MMA has fights almost every week. Two men enter a cage, or ring, and fight. It's as basic of a sport as you can get. It's just one on one. Professional Wrestling has been doing a 'fake' version of this for years. While they benefit from a script and a much more spectacle-type show, MMA is completely unpredictable. You just never know what's going to happen. All these ingredients should on their own add up to every fight being intense. But it's just not. In fact sometimes I find myself cheering for fighters I don't know, simply because they are wearing a cool set of shorts. Even in a simple, brutal and intense sport like this, people usually find themselves completely indifferent to the outcome. Even if a fighter does an amazing knockout, it wont be as impressive since you had no stakes in the fight anyway.

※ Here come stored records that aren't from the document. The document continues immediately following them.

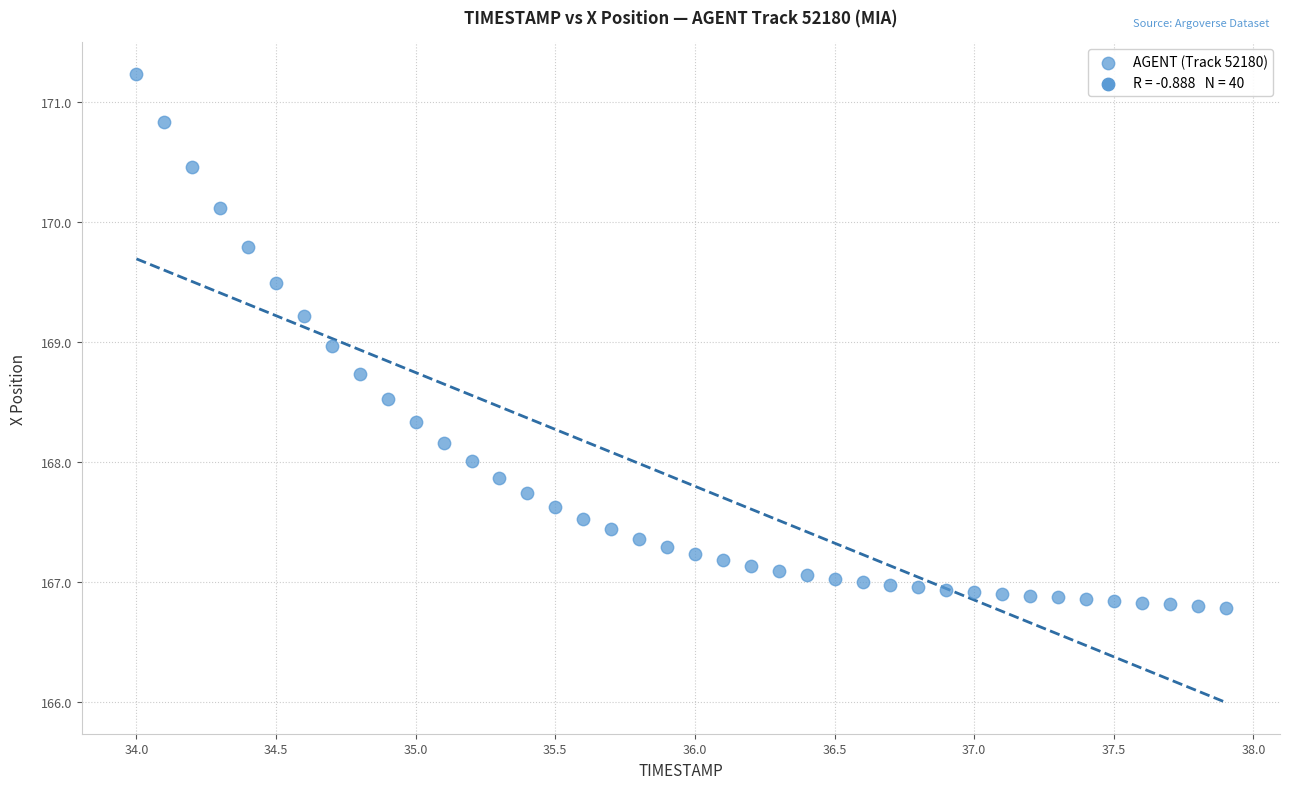

What is the range of Y values (max minus min)?

4.5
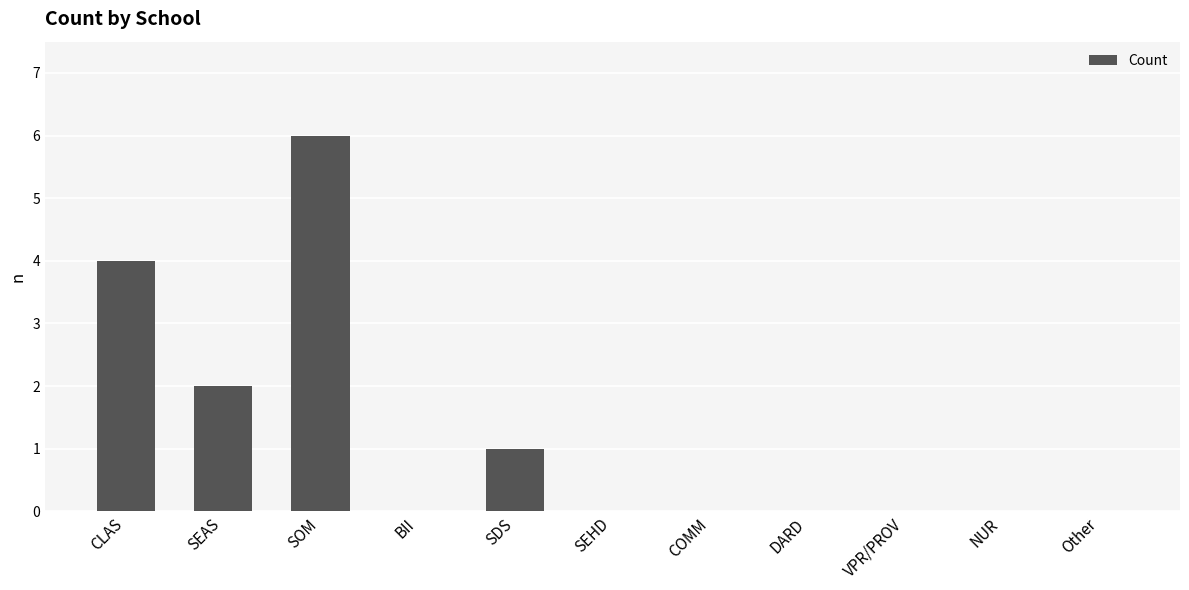

True or false: the data shows 3 at SOM.

False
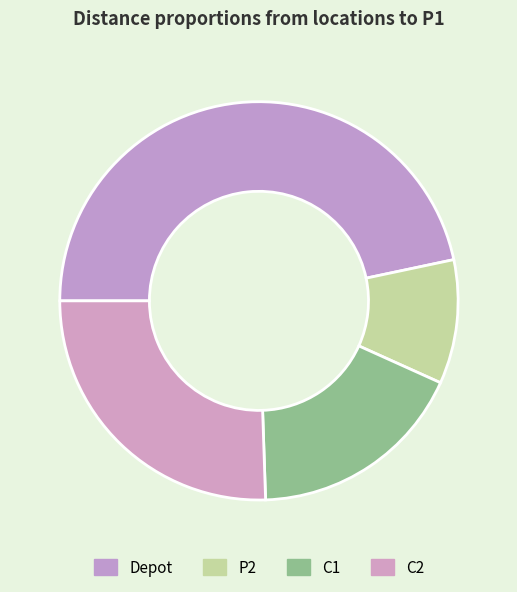

How many segments does this pie chart have?

4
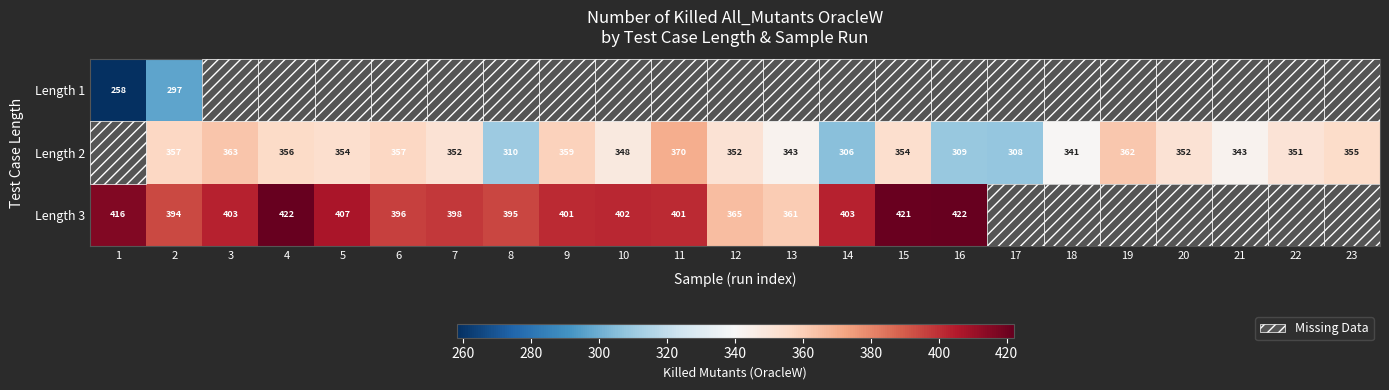

Is it true that Length 2 equals 175 at 14?

False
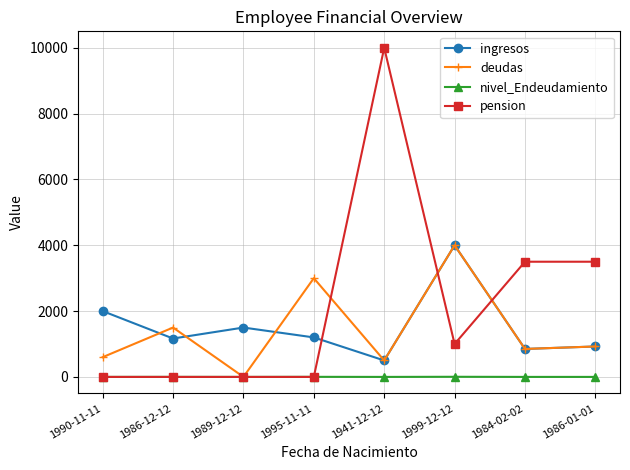

At which category does the chart reach its peak across all series?

1941-12-12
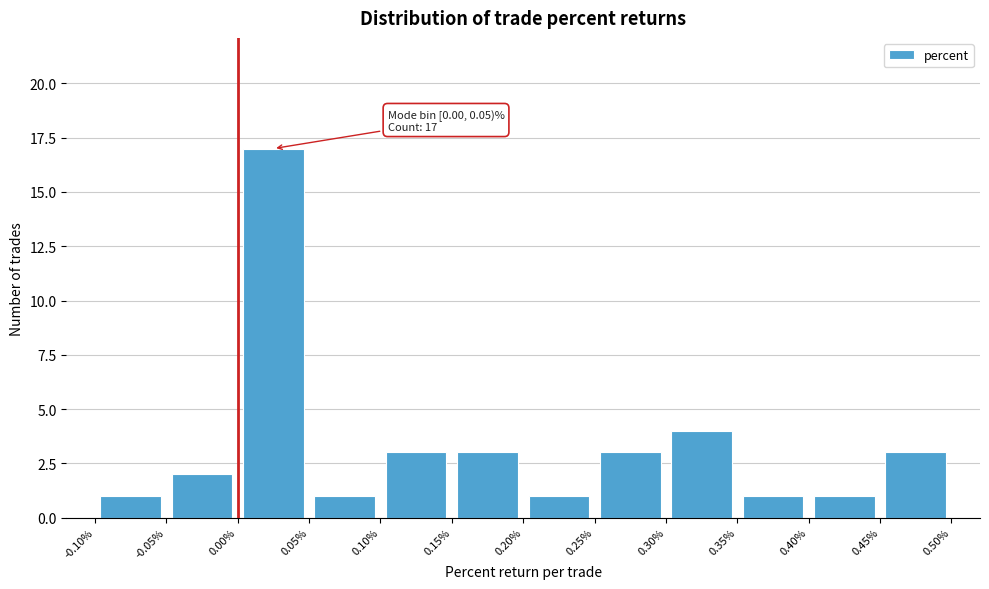

Which range on the x-axis has the tallest bar?

0.00% to 0.05%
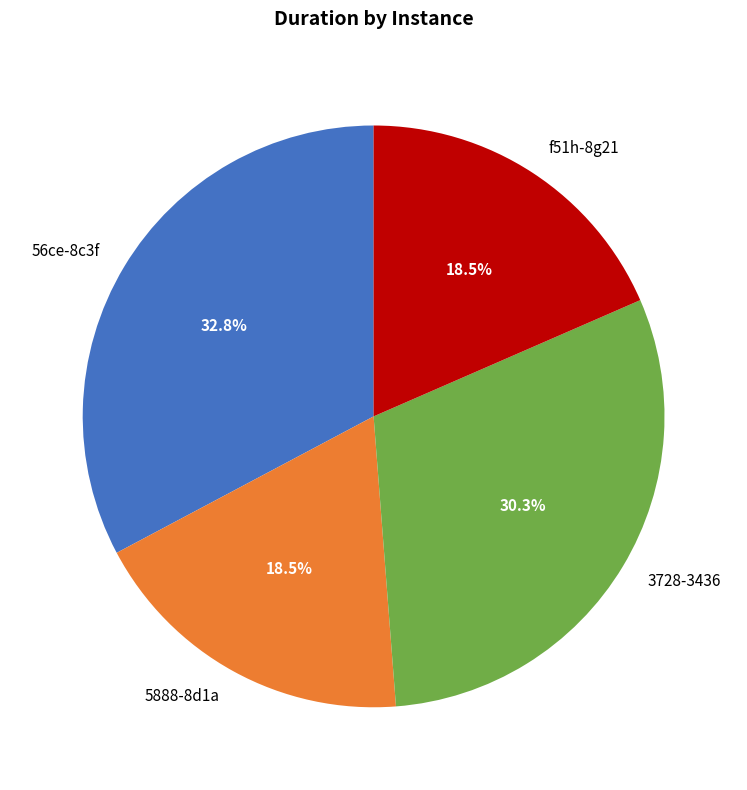

To the nearest percent, what is the difference between the largest and smallest slice percentages?

14%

Sonnen made you choose to hate him or love him. He showed us the power of not just hype and promotion, but of basic story telling. At its very core, when I say "made you care" I really mean "made you have an opinion." That's what it's all about. Half the people that watched that fight wanted to see him get beaten and they did. The other half wanted to see him win and they didn't. But for those 7 minutes of fighting, no movie on earth has ever made me that emotional or nervous. Everyone wanted to know the outcome. And whether or not you got your desired outcome is next to irrelevant. The joy in this has been the months of hype and build. The debate's and the articles. The name calling and the shoving between these two. The stare-downs. Then the fight. That's what we want to be apart of.
I know it will be hard for people who don't watch UFC to understand the specifics of what went down, but I believe the overall point is glaring. Story telling after all its bells and whistles, no matter what medium your in, all comes down to emotion. Whether it's watching two people falling in love, a Superhero saving the world, or two guys in a cage fighting, the very first thing you have to get right, is making me care one way or the other.